In this post, we will go over how to use the GEOquery package to download a data matrix (or eset object) directly into R and append specific probe annotation information to this matrix for it to be exported as a csv file for easy manipulation in Excel or spreadsheet tools. This is especially useful for sharing data with collaborators who are not familiar with R and would rather look up there favorite genes in a spreadsheet format.

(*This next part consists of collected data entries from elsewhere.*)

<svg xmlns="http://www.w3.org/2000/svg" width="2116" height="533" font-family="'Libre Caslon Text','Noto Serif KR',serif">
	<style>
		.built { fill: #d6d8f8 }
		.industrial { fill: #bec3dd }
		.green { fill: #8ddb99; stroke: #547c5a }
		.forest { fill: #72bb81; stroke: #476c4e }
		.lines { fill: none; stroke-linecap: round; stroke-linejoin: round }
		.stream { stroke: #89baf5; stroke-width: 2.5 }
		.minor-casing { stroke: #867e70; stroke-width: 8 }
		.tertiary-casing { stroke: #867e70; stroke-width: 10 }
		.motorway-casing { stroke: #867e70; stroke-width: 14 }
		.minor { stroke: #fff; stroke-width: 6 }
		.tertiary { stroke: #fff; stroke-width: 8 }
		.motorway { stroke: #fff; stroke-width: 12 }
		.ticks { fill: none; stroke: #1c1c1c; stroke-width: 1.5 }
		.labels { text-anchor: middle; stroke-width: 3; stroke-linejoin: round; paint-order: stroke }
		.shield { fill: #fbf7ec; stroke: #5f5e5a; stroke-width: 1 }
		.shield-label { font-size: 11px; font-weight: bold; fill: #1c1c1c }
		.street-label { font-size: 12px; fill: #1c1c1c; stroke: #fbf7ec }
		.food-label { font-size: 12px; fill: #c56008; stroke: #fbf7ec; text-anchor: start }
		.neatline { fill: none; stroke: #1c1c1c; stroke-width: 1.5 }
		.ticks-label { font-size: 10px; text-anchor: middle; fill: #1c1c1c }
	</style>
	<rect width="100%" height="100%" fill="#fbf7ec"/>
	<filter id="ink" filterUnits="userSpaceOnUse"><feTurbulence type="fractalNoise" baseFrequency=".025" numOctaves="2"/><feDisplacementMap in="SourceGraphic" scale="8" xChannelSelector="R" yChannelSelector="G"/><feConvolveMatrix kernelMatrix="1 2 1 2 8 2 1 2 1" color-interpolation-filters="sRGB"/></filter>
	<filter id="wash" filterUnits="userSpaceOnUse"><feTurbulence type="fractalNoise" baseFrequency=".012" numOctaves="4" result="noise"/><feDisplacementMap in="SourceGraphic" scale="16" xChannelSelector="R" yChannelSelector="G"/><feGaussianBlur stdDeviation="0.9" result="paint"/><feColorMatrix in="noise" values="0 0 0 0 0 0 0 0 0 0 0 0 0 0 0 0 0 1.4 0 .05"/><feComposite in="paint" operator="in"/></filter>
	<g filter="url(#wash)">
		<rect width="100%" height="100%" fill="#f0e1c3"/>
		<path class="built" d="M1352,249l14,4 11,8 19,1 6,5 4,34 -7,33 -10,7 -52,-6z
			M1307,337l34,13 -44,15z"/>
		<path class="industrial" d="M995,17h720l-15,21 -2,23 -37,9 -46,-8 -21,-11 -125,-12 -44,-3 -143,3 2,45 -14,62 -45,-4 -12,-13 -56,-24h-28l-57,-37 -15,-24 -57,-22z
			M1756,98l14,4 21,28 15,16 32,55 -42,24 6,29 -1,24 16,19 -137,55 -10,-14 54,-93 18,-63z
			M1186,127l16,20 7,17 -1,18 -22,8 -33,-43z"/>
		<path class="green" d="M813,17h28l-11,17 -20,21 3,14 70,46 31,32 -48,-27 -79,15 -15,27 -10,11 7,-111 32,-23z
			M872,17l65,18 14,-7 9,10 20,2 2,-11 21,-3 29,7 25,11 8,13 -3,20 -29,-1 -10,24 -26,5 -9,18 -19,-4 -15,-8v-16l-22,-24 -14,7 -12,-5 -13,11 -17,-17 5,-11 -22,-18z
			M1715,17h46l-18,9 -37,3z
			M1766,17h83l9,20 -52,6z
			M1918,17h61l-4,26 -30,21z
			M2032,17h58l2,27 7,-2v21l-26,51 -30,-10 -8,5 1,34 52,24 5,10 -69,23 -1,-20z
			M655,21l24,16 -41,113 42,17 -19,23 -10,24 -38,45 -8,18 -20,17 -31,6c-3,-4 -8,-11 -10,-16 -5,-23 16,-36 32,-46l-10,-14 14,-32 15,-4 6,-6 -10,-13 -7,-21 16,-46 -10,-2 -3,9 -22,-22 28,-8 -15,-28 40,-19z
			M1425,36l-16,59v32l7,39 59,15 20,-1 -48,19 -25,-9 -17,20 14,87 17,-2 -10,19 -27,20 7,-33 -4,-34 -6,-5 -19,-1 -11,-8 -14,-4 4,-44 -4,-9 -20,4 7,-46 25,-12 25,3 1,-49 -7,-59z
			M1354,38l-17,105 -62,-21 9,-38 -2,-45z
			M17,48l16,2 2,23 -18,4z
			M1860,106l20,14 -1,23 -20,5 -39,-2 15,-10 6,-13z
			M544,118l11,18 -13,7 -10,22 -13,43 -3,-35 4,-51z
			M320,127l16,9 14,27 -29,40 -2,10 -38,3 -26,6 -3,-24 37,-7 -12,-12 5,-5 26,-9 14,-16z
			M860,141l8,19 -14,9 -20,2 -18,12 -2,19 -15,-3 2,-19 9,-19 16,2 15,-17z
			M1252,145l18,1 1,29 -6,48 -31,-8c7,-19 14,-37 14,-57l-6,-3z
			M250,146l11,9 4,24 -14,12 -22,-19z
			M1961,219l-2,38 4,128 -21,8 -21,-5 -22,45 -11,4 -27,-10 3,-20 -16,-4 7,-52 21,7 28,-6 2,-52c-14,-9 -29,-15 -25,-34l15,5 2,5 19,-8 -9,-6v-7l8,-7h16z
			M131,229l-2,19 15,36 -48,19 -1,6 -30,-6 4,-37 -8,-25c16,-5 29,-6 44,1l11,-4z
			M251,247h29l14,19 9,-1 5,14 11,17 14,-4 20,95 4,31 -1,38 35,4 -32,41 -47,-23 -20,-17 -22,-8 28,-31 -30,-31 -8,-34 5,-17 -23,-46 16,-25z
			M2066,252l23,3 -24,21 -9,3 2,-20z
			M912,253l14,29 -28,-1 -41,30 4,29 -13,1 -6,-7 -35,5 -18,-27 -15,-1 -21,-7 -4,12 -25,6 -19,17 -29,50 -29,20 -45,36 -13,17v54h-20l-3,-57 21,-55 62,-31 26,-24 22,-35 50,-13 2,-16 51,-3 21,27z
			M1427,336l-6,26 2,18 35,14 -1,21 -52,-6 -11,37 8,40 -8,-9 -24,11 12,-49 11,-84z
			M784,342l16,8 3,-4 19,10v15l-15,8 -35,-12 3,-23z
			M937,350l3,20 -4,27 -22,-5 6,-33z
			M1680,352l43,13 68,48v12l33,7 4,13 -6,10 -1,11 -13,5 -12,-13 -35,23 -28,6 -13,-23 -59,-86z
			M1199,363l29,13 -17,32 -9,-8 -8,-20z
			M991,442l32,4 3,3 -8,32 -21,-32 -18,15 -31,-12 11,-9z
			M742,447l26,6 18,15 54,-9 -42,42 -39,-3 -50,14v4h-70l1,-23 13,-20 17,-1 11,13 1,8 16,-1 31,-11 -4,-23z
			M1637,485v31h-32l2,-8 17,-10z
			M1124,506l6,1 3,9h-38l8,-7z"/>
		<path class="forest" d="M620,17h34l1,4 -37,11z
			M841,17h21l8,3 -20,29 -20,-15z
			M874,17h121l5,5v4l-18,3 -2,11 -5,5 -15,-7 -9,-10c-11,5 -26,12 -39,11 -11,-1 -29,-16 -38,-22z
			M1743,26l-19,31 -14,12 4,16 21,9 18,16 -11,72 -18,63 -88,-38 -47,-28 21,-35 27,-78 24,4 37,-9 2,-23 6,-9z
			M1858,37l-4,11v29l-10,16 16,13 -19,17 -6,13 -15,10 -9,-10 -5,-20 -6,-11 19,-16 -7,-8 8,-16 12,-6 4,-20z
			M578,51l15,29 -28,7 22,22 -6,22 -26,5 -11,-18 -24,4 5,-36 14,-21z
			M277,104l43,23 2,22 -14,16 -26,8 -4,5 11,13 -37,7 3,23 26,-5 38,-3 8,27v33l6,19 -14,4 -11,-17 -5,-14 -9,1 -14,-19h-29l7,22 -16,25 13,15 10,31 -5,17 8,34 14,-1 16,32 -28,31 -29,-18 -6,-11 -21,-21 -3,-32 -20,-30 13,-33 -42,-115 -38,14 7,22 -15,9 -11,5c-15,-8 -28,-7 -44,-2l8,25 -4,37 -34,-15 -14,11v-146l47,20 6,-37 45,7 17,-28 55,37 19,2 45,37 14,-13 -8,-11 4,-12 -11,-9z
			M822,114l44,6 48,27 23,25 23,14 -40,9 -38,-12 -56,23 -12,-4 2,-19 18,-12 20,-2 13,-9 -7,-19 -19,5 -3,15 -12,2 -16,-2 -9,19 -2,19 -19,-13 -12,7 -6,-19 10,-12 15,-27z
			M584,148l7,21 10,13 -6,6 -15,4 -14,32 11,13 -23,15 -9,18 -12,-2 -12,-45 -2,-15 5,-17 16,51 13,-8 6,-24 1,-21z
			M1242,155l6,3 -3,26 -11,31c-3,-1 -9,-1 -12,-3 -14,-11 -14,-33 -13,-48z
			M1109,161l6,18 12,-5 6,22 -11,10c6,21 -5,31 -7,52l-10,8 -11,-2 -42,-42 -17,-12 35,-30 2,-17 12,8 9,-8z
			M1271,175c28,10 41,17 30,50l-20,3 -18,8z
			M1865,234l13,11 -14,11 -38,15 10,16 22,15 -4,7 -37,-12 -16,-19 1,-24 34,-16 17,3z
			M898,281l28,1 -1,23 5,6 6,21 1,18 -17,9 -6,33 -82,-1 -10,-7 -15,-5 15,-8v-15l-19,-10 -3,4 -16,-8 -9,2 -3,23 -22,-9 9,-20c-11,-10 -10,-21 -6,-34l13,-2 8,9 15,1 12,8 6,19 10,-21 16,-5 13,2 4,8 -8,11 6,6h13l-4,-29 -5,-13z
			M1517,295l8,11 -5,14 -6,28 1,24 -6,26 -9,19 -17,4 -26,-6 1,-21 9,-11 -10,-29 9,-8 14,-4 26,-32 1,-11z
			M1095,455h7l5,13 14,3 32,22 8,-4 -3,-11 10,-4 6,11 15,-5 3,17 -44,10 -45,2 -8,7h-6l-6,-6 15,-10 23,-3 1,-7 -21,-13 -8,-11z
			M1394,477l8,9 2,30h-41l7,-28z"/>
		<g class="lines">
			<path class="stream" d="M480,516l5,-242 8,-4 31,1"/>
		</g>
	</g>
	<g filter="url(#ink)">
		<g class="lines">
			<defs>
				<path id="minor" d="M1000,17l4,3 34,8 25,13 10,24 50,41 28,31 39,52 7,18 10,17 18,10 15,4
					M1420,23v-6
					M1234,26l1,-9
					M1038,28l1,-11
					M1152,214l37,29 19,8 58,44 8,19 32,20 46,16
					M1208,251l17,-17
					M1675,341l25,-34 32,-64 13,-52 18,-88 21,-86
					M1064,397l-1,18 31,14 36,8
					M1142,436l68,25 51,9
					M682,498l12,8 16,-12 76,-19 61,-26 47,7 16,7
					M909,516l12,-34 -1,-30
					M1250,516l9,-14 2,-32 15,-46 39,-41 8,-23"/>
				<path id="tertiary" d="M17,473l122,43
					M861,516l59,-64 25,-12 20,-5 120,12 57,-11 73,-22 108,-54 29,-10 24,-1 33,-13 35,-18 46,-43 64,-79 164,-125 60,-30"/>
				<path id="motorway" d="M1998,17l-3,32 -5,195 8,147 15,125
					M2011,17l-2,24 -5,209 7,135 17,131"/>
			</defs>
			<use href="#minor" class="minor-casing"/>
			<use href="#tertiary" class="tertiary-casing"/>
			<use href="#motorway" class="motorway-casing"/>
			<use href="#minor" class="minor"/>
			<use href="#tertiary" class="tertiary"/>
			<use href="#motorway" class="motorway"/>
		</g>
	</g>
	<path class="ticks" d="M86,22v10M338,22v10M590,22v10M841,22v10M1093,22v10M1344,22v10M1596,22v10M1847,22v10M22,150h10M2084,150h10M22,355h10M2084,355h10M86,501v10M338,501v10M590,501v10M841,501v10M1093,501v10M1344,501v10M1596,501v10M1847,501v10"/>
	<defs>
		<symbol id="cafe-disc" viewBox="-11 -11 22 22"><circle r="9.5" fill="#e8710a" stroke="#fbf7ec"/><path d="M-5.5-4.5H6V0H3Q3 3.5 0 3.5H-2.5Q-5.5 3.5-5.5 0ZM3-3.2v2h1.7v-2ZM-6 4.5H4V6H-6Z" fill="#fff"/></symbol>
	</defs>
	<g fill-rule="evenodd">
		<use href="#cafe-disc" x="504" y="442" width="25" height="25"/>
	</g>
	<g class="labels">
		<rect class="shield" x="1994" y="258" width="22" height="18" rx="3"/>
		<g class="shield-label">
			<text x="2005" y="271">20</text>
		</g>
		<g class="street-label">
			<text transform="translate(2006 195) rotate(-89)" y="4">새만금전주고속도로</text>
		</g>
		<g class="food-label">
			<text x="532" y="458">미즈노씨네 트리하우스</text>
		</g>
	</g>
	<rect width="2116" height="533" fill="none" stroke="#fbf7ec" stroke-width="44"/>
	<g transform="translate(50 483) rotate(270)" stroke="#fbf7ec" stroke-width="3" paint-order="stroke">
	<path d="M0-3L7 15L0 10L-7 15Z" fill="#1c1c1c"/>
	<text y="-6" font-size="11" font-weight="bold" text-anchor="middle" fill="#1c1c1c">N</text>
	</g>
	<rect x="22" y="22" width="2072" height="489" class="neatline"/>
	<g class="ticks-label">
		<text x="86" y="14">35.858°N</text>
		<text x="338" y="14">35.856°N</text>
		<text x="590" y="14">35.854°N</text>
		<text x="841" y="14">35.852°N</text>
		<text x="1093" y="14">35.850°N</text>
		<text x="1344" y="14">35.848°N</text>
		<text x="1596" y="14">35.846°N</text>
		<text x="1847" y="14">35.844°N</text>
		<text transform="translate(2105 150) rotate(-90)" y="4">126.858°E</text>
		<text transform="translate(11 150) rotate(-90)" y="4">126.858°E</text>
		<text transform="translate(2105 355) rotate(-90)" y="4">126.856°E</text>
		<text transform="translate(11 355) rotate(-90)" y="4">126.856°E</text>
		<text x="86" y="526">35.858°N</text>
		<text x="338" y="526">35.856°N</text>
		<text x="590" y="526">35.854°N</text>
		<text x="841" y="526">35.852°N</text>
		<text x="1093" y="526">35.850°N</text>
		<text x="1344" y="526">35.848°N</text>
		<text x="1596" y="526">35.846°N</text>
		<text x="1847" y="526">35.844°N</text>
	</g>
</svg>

Mining gene expression data from publicly available databases is a great way to find evidence to support you working hypothesis that gene X is relevant in condition Y. You may also want to mine publicly available data to build on an existing hypothesis or simply to find additional support for your favorite gene in a different animal model or experimental condition. In this post, we will go over how to use the GEOquery package to download a data matrix (or eset object) directly into R and append specific probe annotation information to this matrix for it to be exported as a csv file for easy manipulation in Excel or spreadsheet tools. This is especially useful for sharing data with collaborators who are not familiar with R and would rather look up there favorite genes in a spreadsheet format.

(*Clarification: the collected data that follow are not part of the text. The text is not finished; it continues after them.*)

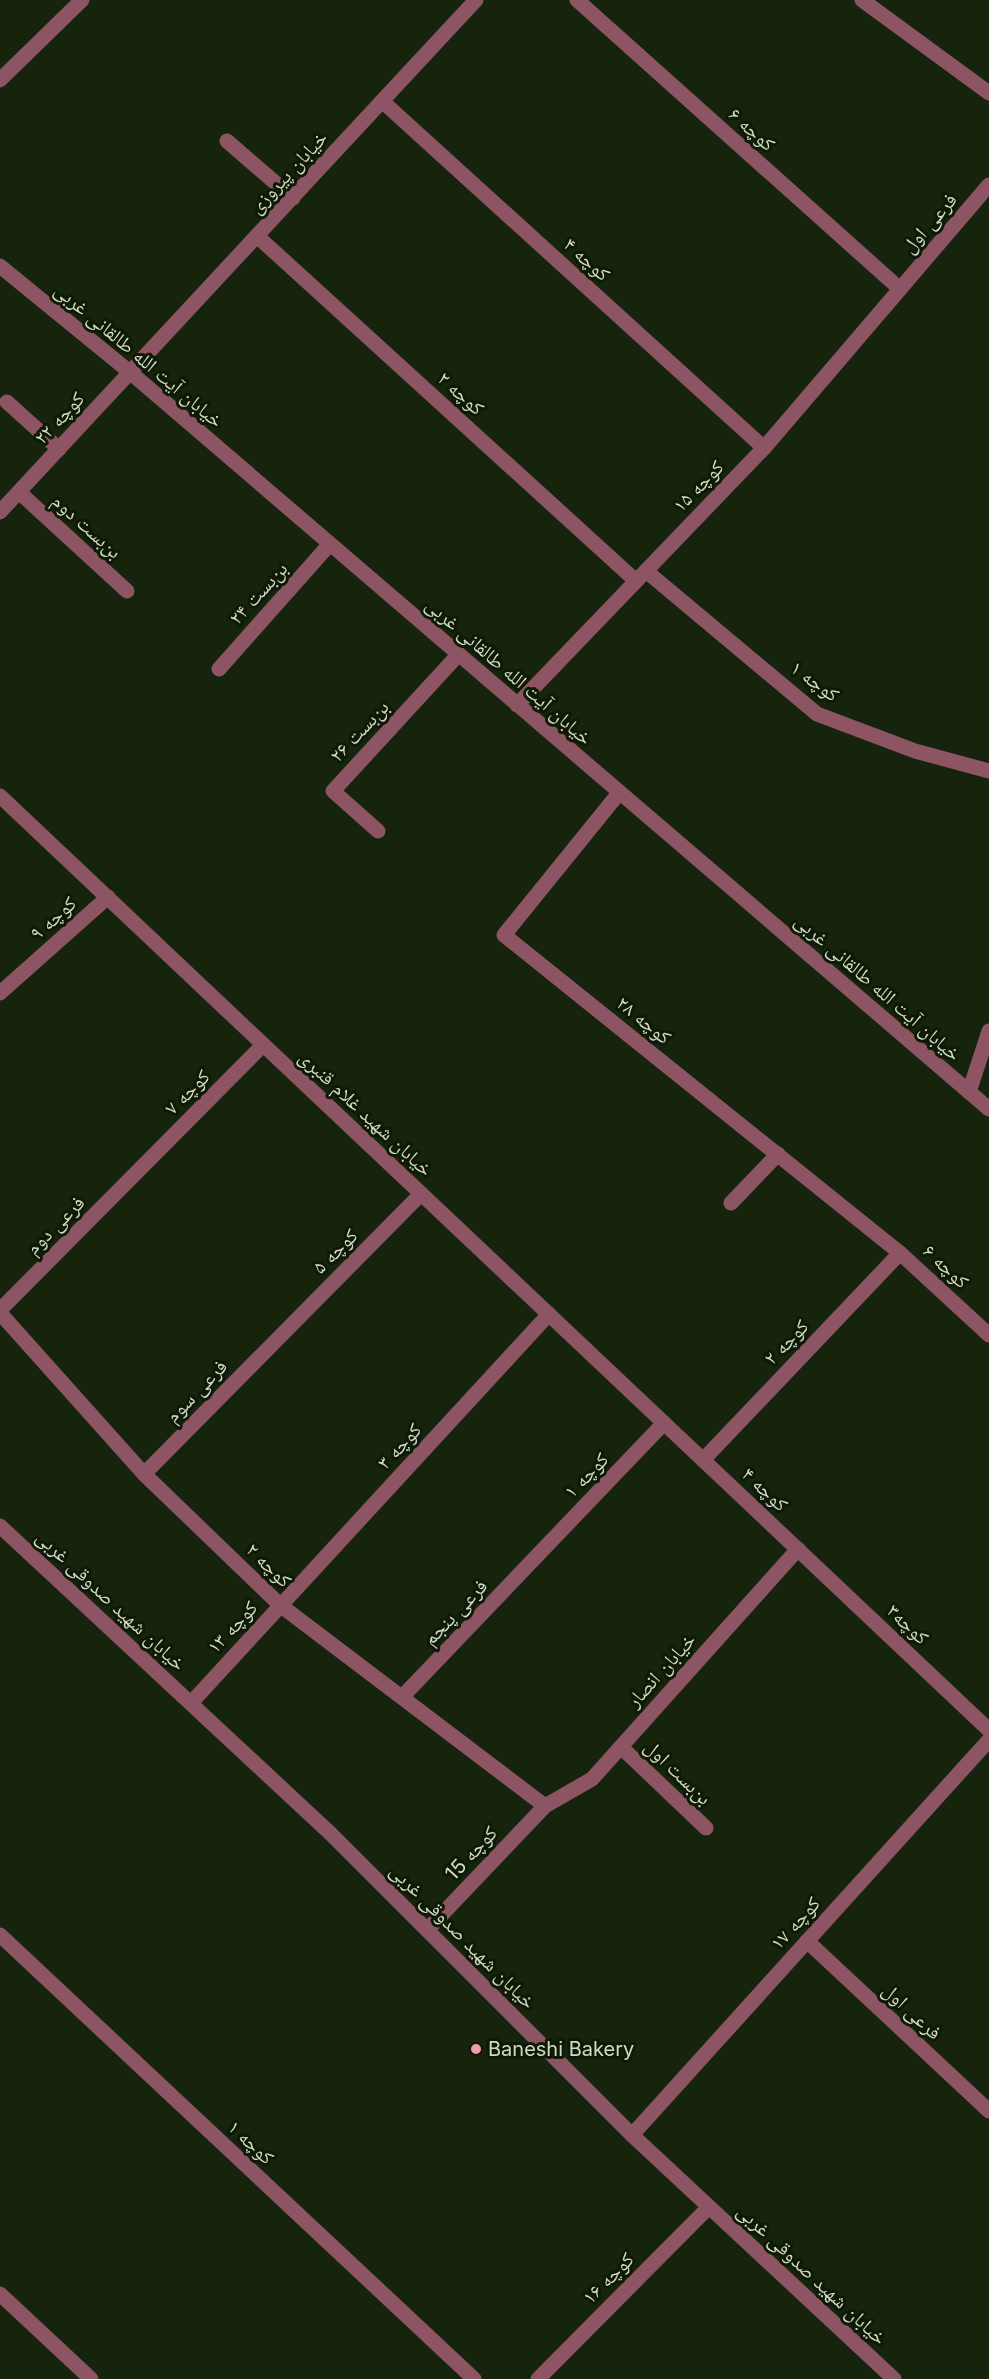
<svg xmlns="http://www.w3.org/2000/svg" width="989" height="2379" font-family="Inter,'Noto Naskh Arabic',sans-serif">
<rect width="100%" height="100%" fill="#17240d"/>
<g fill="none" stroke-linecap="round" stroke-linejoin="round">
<g stroke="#8d5463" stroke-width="15">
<polyline points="577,0 900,289"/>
<polyline points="862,0 989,93"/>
<polyline points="0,80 82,0"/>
<polyline points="382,101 764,448"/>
<polyline points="227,141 293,198"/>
<polyline points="257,236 636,581"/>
<polyline points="0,266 131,373 989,1109"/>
<polyline points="7,402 59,449"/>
<polyline points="19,492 127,591"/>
<polyline points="0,512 476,0"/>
<polyline points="646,571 817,714 915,751 989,771"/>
<polyline points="219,669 329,545"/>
<polyline points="517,705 764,448 989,185"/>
<polyline points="619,793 504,935 900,1253 989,1335"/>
<polyline points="0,796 989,1730"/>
<polyline points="378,831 333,791 458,655"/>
<polyline points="0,993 108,897"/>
<polyline points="969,1092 989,1031"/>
<polyline points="731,1203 778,1154"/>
<polyline points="0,1310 263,1045"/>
<polyline points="0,1313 144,1474 280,1605 545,1806"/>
<polyline points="703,1460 900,1253"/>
<polyline points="144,1474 421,1194"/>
<polyline points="0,1526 331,1834 632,2135 894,2379"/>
<polyline points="402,1697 664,1423"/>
<polyline points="191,1703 549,1314"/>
<polyline points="621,1747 706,1828"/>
<polyline points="427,1930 545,1806 592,1779 798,1549"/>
<polyline points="0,1935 474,2379"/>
<polyline points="807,1941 989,2111"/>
<polyline points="632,2135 989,1740"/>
<polyline points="0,2294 91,2379"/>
<polyline points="538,2379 709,2207"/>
</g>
</g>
<circle fill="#f19ab1" stroke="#0e1a04" stroke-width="2" cx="476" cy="2049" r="6"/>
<g text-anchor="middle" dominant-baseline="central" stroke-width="6" stroke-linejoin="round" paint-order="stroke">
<g font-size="20" fill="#d0d9ca" stroke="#0e1a04">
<text transform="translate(752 129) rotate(42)">کوچه ۶</text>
<text transform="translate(288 172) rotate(-47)">خیابان پیروزی</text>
<text transform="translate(929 223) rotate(-49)">فرعی اول</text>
<text transform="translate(587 259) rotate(42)">کوچه ۴</text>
<text transform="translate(139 355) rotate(40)">خیابان آیت الله طالقانی غربی</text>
<text transform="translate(461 393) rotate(42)">کوچه ۲</text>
<text transform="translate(59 418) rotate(-47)">کوچه ۲۲</text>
<text transform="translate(698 486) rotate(-46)">کوچه ۱۵</text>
<text transform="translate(87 526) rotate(42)">بن‌بست دوم</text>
<text transform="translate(258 593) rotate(-48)">بن‌بست ۲۴</text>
<text transform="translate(509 671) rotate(41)">خیابان آیت الله طالقانی غربی</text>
<text transform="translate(815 681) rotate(36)">کوچه ۱</text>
<text transform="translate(359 731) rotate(-47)">بن‌بست ۲۶</text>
<text transform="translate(53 918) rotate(-42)">کوچه ۹</text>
<text transform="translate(878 987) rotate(41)">خیابان آیت الله طالقانی غربی</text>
<text transform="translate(644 1020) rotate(39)">کوچه ۲۸</text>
<text transform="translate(187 1092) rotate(-45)">کوچه ۷</text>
<text transform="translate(366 1113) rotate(43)">خیابان شهید غلام قنبری</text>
<text transform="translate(55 1225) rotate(-45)">فرعی دوم</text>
<text transform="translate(335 1251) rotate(-45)">کوچه ۵</text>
<text transform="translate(946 1266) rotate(43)">کوچه ۶</text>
<text transform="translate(786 1342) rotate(-46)">کوچه ۲</text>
<text transform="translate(196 1391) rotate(-46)">فرعی سوم</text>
<text transform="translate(399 1446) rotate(-47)">کوچه ۳</text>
<text transform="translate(586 1475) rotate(-46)">کوچه ۱</text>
<text transform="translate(765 1489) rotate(43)">کوچه ۴</text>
<text transform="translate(269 1565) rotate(44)">کوچه ۲</text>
<text transform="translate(111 1600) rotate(43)">خیابان شهید صدوقی غربی</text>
<text transform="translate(455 1612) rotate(-46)">فرعی پنجم</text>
<text transform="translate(908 1624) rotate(43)">کوچه۳</text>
<text transform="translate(232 1627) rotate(-47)">کوچه ۱۳</text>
<text transform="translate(661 1670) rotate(-48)">خیابان انصار</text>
<text transform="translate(678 1772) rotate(44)">بن‌بست اول</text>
<text transform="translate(471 1853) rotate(-47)">کوچه 15</text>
<text transform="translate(795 1923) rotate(-48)">کوچه ۱۷</text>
<text transform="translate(463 1936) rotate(45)">خیابان شهید صدوقی غربی</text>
<text transform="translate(912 2011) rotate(43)">فرعی اول</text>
<text transform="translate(251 2142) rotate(43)">کوچه ۱</text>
<text transform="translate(812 2274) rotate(43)">خیابان شهید صدوقی غربی</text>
<text transform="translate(608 2278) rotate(-45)">کوچه ۱۶</text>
</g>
<g font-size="20" fill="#d0d9ca" stroke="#0e1a04" text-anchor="start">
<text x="488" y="2049">Baneshi Bakery</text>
</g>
</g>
</svg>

First, let’s start by opening an R session and creating a function to return the eset (ExpressionSet) object or the original list object downloaded by the getGEO() function in R.
getGEOdataObjects <- function(x, getGSEobject=FALSE){
# Make sure the GEOquery package is installed
require("GEOquery")
# Use the getGEO() function to download the GEO data for the id stored in x
GSEDATA <- getGEO(x, GSEMatrix=T, AnnotGPL=FALSE)
# Inspect the object by printing a summary of the expression values for the first 2 columns
print(summary(exprs(GSEDATA[[1]])[, 1:2]))
# Get the eset object
eset <- GSEDATA[[1]]
# Save the objects generated for future use in the current working directory
save(GSEDATA, eset, file=paste(x, ".RData", sep=""))
# check whether we want to return the list object we downloaded on GEO or
# just the eset object with the getGSEobject argument
if(getGSEobject) return(GSEDATA) else return(eset)
}
We can test this function on a GEO dataset such as GSE73835 as follows:
# Store the dataset ids in a vector GEO_DATASETS just in case you want to loop through several GEO ids
GEO_DATASETS <- c("GSE73835")
# Use the function we created to return the eset object
eset <- getGEOdataObjects(GEO_DATASETS[1])
# Inspect the eset object to get the annotation GPL id
eset
You will see the following output:
ExpressionSet (storageMode: lockedEnvironment)
assayData: 45281 features, 6 samples
element names: exprs
protocolData: none
phenoData
sampleNames: GSM1904293 GSM1904294 … GSM1904298 (6 total)
varLabels: title geo_accession … data_row_count (35 total)
varMetadata: labelDescription
featureData
featureNames: ILMN_1212602 ILMN_1212603 … ILMN_3163582 (45281 total)
fvarLabels: ID Species … ORF (30 total)
fvarMetadata: Column Description labelDescription
experimentData: use ‘experimentData(object)’
Annotation: GPL6887
We will first need to download the annotation file for GPL6887. Then we can create a data frame with the probe annotation categories we are most interested in as follows:
# Get the annotation GPL id (see Annotation: GPL10558)
gpl <- getGEO('GPL6887', destdir=".")
Meta(gpl)$title
# Inspect the table of the gpl annotation object
colnames(Table(gpl))
# Get the gene symbol and entrez ids to be used for annotations
Table(gpl)[1:10, c(1, 6, 9, 12)]
dim(Table(gpl))
# Get the gene expression data for all the probes with a gene symbol
geneProbes <- which(!is.na(Table(gpl)$Symbol))
probeids <- as.character(Table(gpl)$ID[geneProbes])
probes <- intersect(probeids, rownames(exprs(eset)))
length(probes)
geneMatrix <- exprs(eset)[probes, ]
inds <- which(Table(gpl)$ID %in% probes)
# Check you get the same probes
head(probes)
head(as.character(Table(gpl)$ID[inds]))
# Create the expression matrix with gene ids
geneMatTable <- cbind(geneMatrix, Table(gpl)[inds, c(1, 6, 9, 12)])
head(geneMatTable)
# Save a copy of the expression matrix as a csv file
write.csv(geneMatTable, paste(GEO_DATASETS[1], "_DataMatrix.csv", sep=""), row.names=T)
Let’s take a look at the first 6 lines of the data frame we just created with the head() function.
As you can see once we export this data frame as a csv file, it is much easier for others to open this file as a spreadsheet and get useful information such as the gene symbol or entrez id with the expression values across the samples.
Hope this helps and happy collaborations!